_Try it_. Leave the pictures out and return every line below exactly.

_Material for the task_.
· · · · · · ·

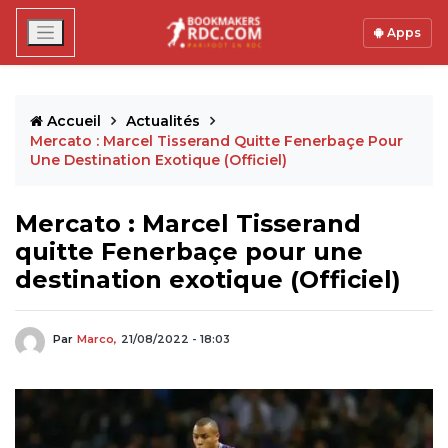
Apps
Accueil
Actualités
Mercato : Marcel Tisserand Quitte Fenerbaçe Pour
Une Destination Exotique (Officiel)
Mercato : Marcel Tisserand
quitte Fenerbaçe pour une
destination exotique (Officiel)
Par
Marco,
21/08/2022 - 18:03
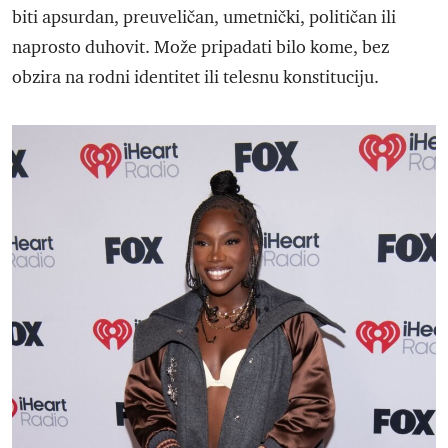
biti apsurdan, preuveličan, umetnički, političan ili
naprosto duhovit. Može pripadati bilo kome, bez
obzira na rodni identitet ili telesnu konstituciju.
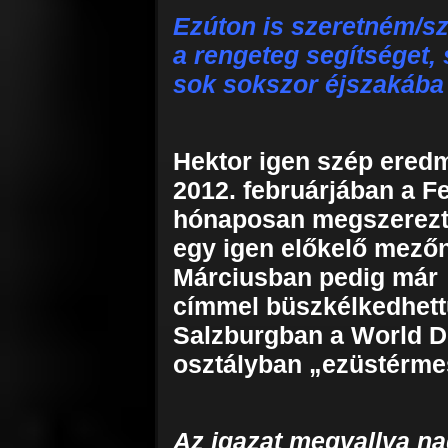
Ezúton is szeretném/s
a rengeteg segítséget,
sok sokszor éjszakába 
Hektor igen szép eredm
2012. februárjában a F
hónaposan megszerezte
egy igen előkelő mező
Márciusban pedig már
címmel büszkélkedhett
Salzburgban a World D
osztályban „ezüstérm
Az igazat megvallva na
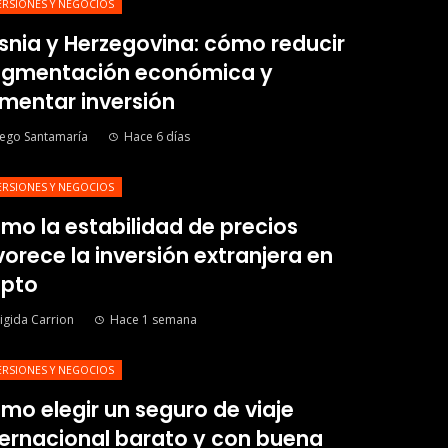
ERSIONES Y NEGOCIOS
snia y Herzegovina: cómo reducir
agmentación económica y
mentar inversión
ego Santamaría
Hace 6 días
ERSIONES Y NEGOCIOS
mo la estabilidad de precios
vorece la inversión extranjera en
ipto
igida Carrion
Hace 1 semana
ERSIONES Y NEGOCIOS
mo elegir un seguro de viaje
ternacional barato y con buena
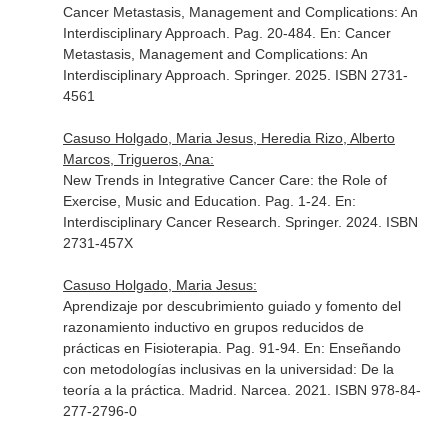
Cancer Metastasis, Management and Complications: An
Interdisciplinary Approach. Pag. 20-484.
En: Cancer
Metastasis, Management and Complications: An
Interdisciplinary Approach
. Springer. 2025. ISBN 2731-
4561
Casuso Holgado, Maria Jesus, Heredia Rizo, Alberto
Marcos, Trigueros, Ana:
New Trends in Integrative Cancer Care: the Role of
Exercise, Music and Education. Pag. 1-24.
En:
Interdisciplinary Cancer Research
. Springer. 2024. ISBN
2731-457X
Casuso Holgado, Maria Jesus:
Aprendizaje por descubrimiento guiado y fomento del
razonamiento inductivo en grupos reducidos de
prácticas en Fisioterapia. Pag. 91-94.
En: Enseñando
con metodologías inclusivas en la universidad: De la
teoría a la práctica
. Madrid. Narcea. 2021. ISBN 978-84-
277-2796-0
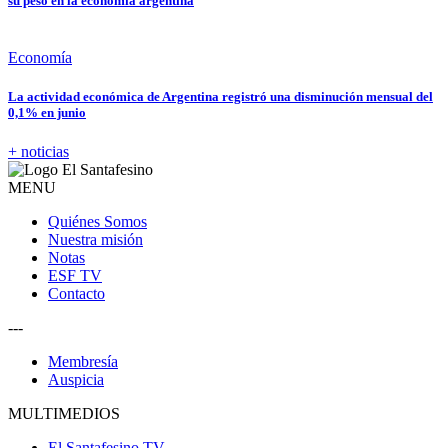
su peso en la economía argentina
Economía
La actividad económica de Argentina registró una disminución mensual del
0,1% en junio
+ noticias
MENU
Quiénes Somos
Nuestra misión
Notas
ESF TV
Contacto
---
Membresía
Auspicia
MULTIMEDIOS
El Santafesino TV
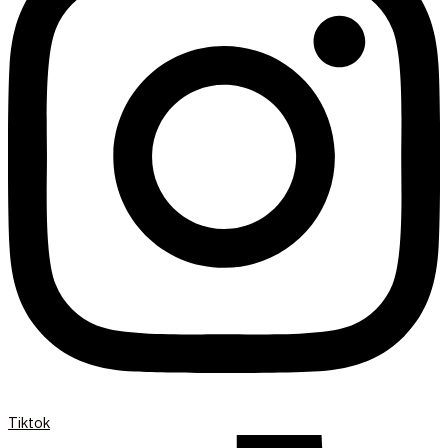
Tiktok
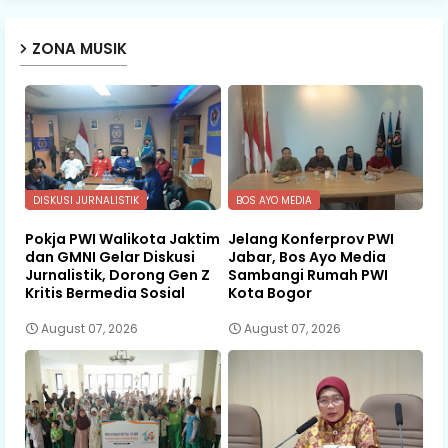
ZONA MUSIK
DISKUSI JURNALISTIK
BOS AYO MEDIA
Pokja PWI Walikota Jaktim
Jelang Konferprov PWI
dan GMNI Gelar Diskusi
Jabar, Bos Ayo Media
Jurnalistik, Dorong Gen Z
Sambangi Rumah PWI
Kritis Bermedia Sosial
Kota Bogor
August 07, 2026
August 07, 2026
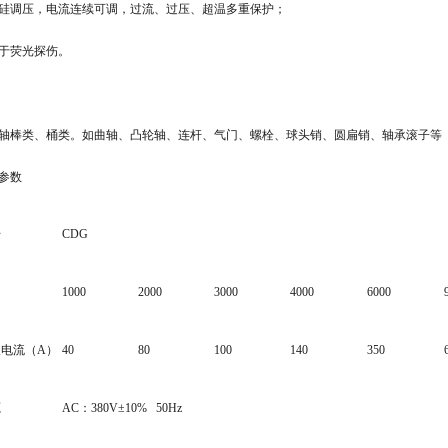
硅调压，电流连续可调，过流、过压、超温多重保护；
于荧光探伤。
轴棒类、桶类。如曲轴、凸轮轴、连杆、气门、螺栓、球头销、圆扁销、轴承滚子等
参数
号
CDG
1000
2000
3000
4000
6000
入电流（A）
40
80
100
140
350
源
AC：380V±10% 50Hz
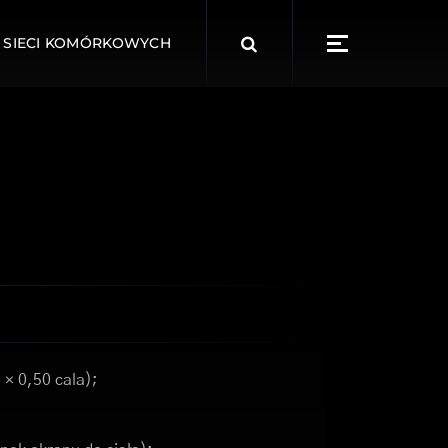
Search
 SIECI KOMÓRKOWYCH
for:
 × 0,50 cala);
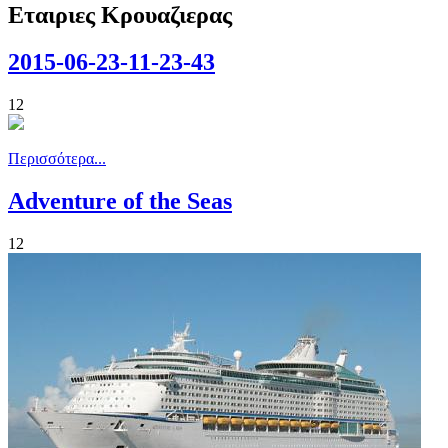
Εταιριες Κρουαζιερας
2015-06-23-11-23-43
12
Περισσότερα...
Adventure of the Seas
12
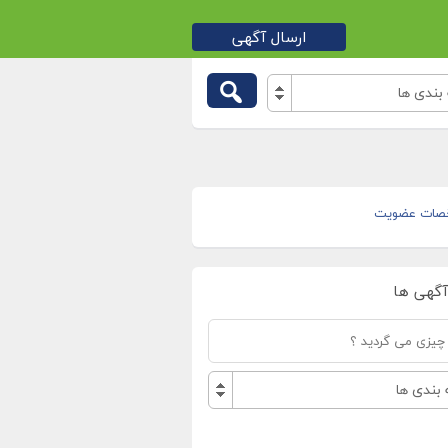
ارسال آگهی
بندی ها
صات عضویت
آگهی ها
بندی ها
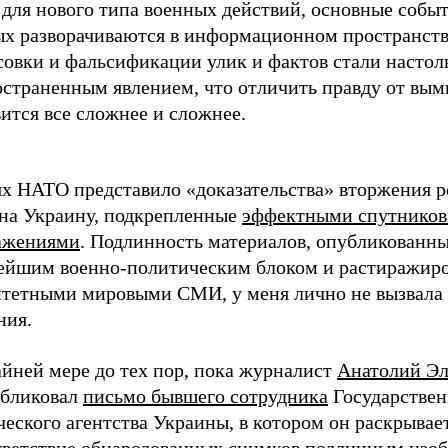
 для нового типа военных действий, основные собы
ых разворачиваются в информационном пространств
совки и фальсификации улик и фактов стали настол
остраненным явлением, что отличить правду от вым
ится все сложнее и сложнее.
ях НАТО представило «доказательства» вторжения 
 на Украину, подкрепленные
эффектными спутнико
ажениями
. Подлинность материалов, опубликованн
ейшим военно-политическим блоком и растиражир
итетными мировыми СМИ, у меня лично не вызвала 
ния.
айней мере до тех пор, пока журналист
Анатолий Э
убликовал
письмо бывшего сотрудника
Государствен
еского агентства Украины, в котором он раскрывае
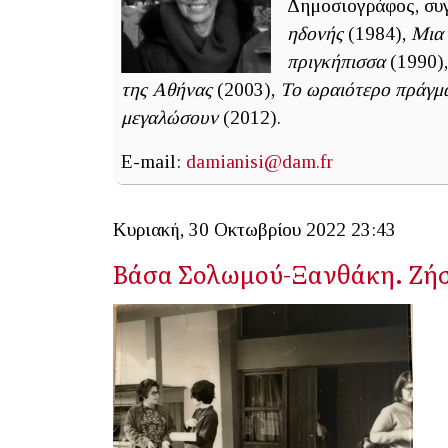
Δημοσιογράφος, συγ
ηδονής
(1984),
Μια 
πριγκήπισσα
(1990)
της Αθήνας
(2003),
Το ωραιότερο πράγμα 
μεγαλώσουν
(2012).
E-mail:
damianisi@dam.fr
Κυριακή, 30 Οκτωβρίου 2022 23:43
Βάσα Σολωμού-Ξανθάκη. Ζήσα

· · · · · · ·

_Solution to this task_.
Apps
Accueil
Actualités
Mercato : Marcel Tisserand Quitte Fenerbaçe Pour
Une Destination Exotique (Officiel)
Mercato : Marcel Tisserand
quitte Fenerbaçe pour une
destination exotique (Officiel)
Par
Marco,
21/08/2022 - 18:03
biti apsurdan, preuveličan, umetnički, političan ili
naprosto duhovit. Može pripadati bilo kome, bez
obzira na rodni identitet ili telesnu konstituciju.
Ezúton is szeretném/s
a rengeteg segítséget,
sok sokszor éjszakába 
Hektor igen szép eredm
2012. februárjában a F
hónaposan megszerezte
egy igen előkelő mező
Márciusban pedig már
címmel büszkélkedhett
Salzburgban a World D
osztályban „ezüstérm
Az igazat megvallva na
ERSIONES Y NEGOCIOS
snia y Herzegovina: cómo reducir
agmentación económica y
mentar inversión
ego Santamaría
Hace 6 días
ERSIONES Y NEGOCIOS
mo la estabilidad de precios
vorece la inversión extranjera en
ipto
igida Carrion
Hace 1 semana
ERSIONES Y NEGOCIOS
mo elegir un seguro de viaje
ternacional barato y con buena
Cancer Metastasis, Management and Complications: An
Interdisciplinary Approach. Pag. 20-484.
En: Cancer
Metastasis, Management and Complications: An
Interdisciplinary Approach
. Springer. 2025. ISBN 2731-
4561
Casuso Holgado, Maria Jesus, Heredia Rizo, Alberto
Marcos, Trigueros, Ana:
New Trends in Integrative Cancer Care: the Role of
Exercise, Music and Education. Pag. 1-24.
En:
Interdisciplinary Cancer Research
. Springer. 2024. ISBN
2731-457X
Casuso Holgado, Maria Jesus:
Aprendizaje por descubrimiento guiado y fomento del
razonamiento inductivo en grupos reducidos de
prácticas en Fisioterapia. Pag. 91-94.
En: Enseñando
con metodologías inclusivas en la universidad: De la
teoría a la práctica
. Madrid. Narcea. 2021. ISBN 978-84-
277-2796-0
su peso en la economía argentina
Economía
La actividad económica de Argentina registró una disminución mensual del
0,1% en junio
+ noticias
MENU
Quiénes Somos
Nuestra misión
Notas
ESF TV
Contacto
---
Membresía
Auspicia
MULTIMEDIOS
El Santafesino TV
Tiktok
ZONA MUSIK
DISKUSI JURNALISTIK
BOS AYO MEDIA
Pokja PWI Walikota Jaktim
Jelang Konferprov PWI
dan GMNI Gelar Diskusi
Jabar, Bos Ayo Media
Jurnalistik, Dorong Gen Z
Sambangi Rumah PWI
Kritis Bermedia Sosial
Kota Bogor
August 07, 2026
August 07, 2026
硅调压，电流连续可调，过流、过压、超温多重保护；
于荧光探伤。
轴棒类、桶类。如曲轴、凸轮轴、连杆、气门、螺栓、球头销、圆扁销、轴承滚子等
参数
号
CDG
1000
2000
3000
4000
6000
入电流（A）
40
80
100
140
350
源
AC：380V±10% 50Hz
Search
 SIECI KOMÓRKOWYCH
for:
 × 0,50 cala);
Εταιριες Κρουαζιερας
2015-06-23-11-23-43
12
Περισσότερα...
Adventure of the Seas
12
ارسال آگهی
بندی ها
صات عضویت
آگهی ها
بندی ها
 для нового типа военных действий, основные собы
ых разворачиваются в информационном пространств
совки и фальсификации улик и фактов стали настол
остраненным явлением, что отличить правду от вым
ится все сложнее и сложнее.
ях НАТО представило «доказательства» вторжения 
 на Украину, подкрепленные
эффектными спутнико
ажениями
. Подлинность материалов, опубликованн
ейшим военно-политическим блоком и растиражир
итетными мировыми СМИ, у меня лично не вызвала 
ния.
айней мере до тех пор, пока журналист
Анатолий Э
убликовал
письмо бывшего сотрудника
Государствен
еского агентства Украины, в котором он раскрывае
Δημοσιογράφος, συγ
ηδονής
(1984),
Μια 
πριγκήπισσα
(1990)
της Αθήνας
(2003),
Το ωραιότερο πράγμα 
μεγαλώσουν
(2012).
E-mail:
damianisi@dam.fr
Κυριακή, 30 Οκτωβρίου 2022 23:43
Βάσα Σολωμού-Ξανθάκη. Ζήσα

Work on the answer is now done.